Monday, 21 March 2011

Obsession


We're a curious bunch us men. What is about us that makes us so prone to obsession?

Sure, women can be capable of the same proclivities, try Valentino, The Beatles, Take That, shoes, but ultimately women have a stronger grasp on the ridiculousness that true obsession brings. Maybe it's the fact that they can grow new people inside them or something. No, to truly grasp the horror of obsession we need to look to the male.

Certainly many men avoid the curse of the obsession too, wisely continuing on with their lives as if unimportant transient things were just that, but for the rest of us? Forget about it.

The soon-to-be Mrs. L will gladly tell you of the months spent eating Italian food, drinking Italian wine and trawling Bristol for cannollis during my Sopranos phase and my recent trip to LA was marred somewhat by my need to tick off 'Entourage' locations.

I wont even begin on Liverpool, That is for a whole blog of it's own (once and only once I promise).

For those of us with the curse there is nothing to be done, whether it's Dylan, Zappa or Neil Young, a sports team or sport itself (cyling, mountain biking, snowboarding, climbing, you get the idea), traction engines or the complete works of Alan Moore, once gripped a man stays gripped.

My formative years had a few: Spiderman, The Smiths, The Doors, 2000 AD, alongside the aforementioned Liverpool, but I thought in my later years I would be free, or at least able to free myself.

Apparently not.

My new obsession is all-consuming, ludicrous, wonderful, exhilarating. It has taken over. It is baseball. Major League Baseball. A new world designed perfectly for an obsessive.

RBI's, the bullpen, pinch hitting, strikes and balls and bunts and grand slams. ERA, boxwrap, National league, American league, relievers and closers, fly balls, pop ups, ground outs, double plays, wild cards and walks, bench clearing rucks and reversing the curse.
There are no end to the rules, the history, the rivalries, the players and coaches, the wonderful ballparks, and the not-so-wonderful (Tropicana Field anyone?).It's the obsession that keeps on giving.
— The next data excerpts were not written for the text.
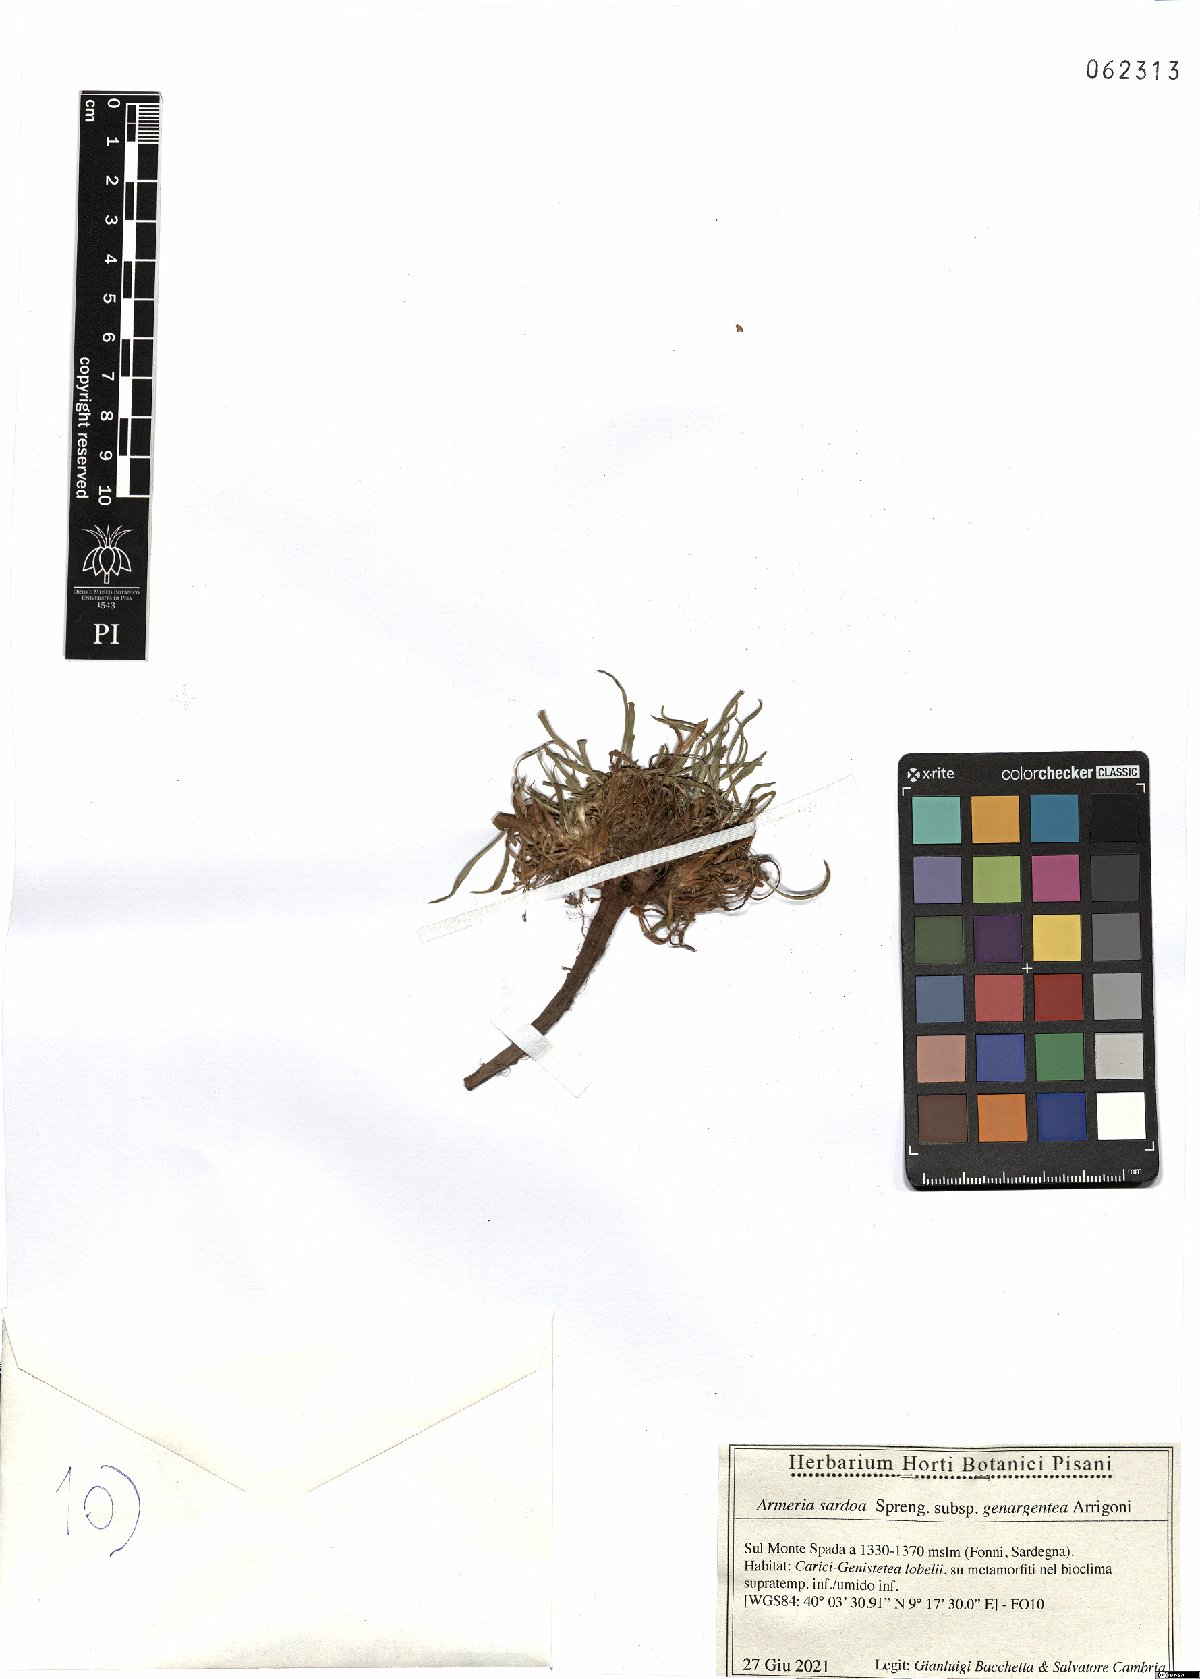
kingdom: Plantae
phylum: Tracheophyta
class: Magnoliopsida
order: Caryophyllales
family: Plumbaginaceae
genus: Armeria
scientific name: Armeria sardoa
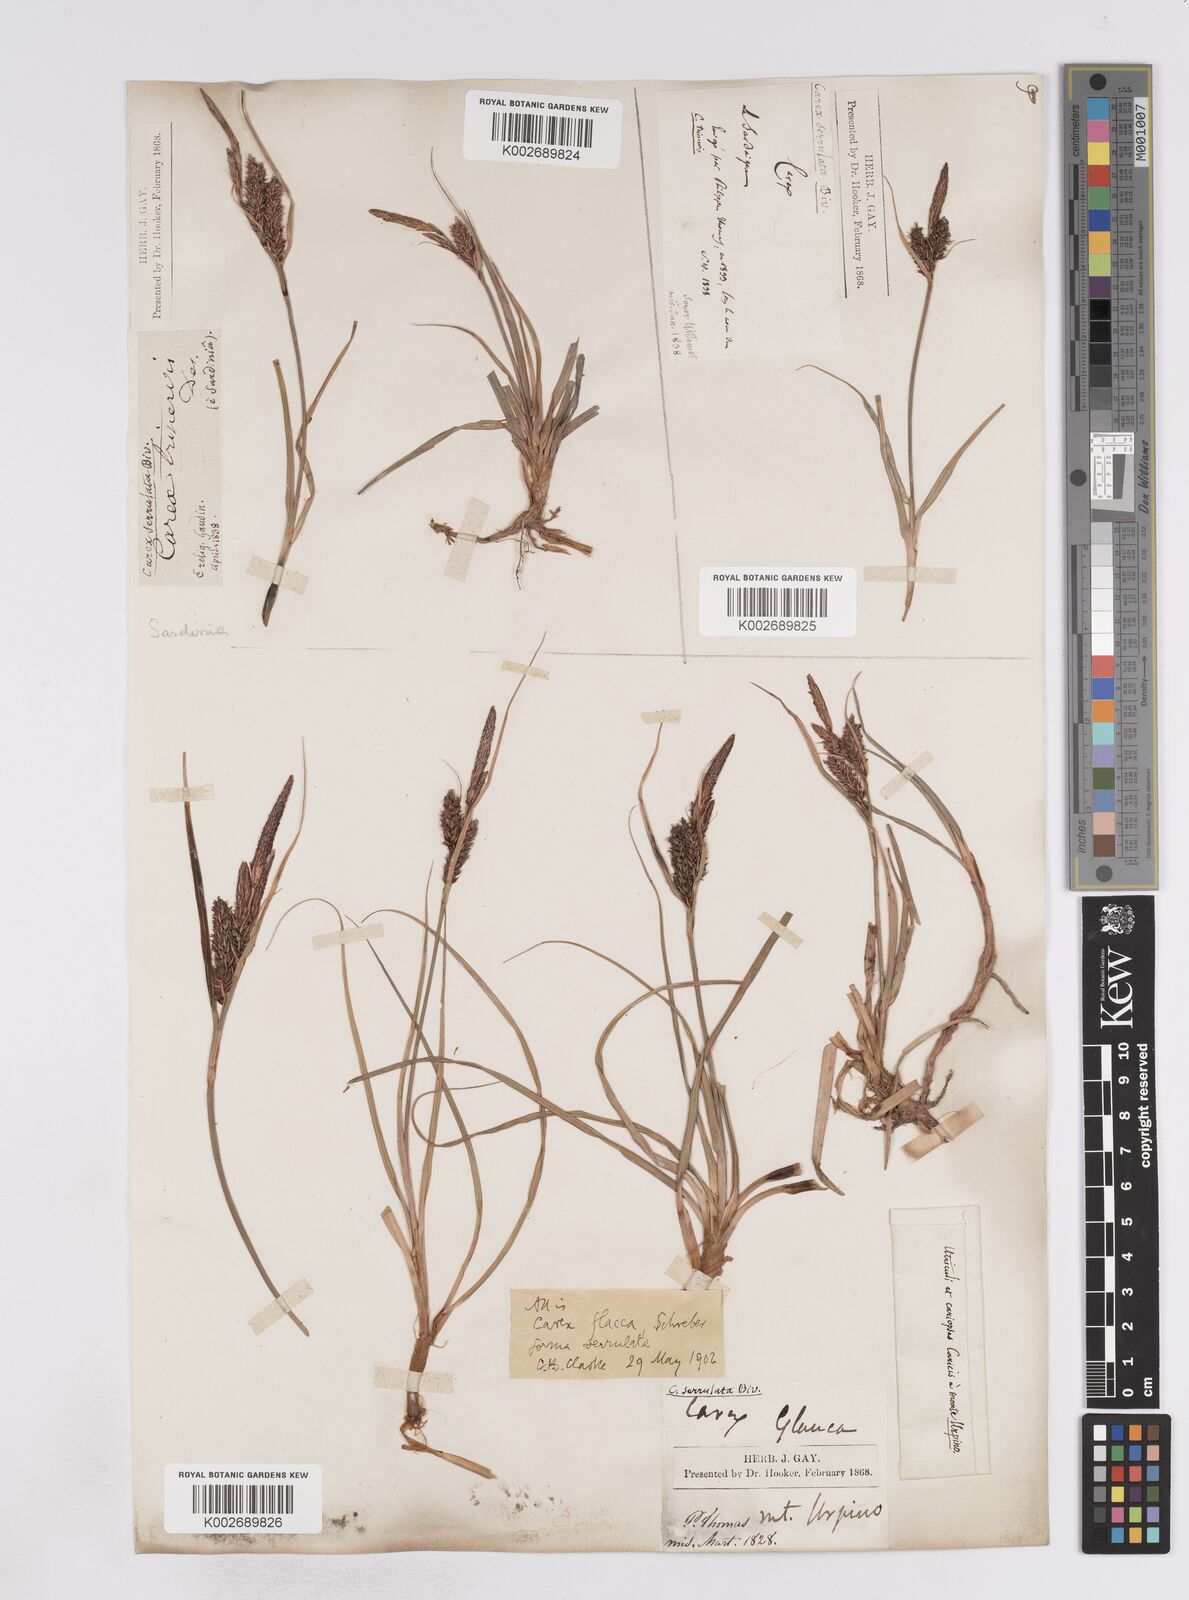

I know it's daft, I know it's ridiculous, I don't care. Sure, you can trace this new obsession back to me getting a Blackberry for the first time, with its built in MLB app, or you can point to the future Mrs. L letting me keep ESPN America on the Sky package. You might even, if you knew me well, see that the pain, consternation and utter contempt in which I hold my old true love, football, has left a chink, a door ajar, in need of exploration. My obsessive nature needed somewhere to go. Whatever. I am hooked and the very fact it is slightly mad only adds to the joy.

Obsession should be unfathomable to everyone else, that's the point, that's one of the best things about it. Only those obsessed with the same thing get it. It's a club, a secret society, something of our own.

And as for Fenway, the Green Monster, Yawkey Way, Pesky's pole, Sweet Caroline and Dirty Water, the Curse of the Bambino, winning it all after an 86 year wait, Schilling's sock and Manny being Manny, staying faithful, and everything else Red Sox: I'm in.

Someone once said, love the game and it will love you back, I agree unconditionally, whole-heartedly and without reservation. Take me baseball and do with me as you will.

Listening to: Neil Young - Le Noise
Reading:Bright Shiny Morning - James Frey

1 comment:

  1. All sounds perfectly normal to me!

    Have resisted blogging about the Sox so far. How much longer can I resist, especially after that litany of iconography? Welcome to the blogosphere and the Nation. Go Sox!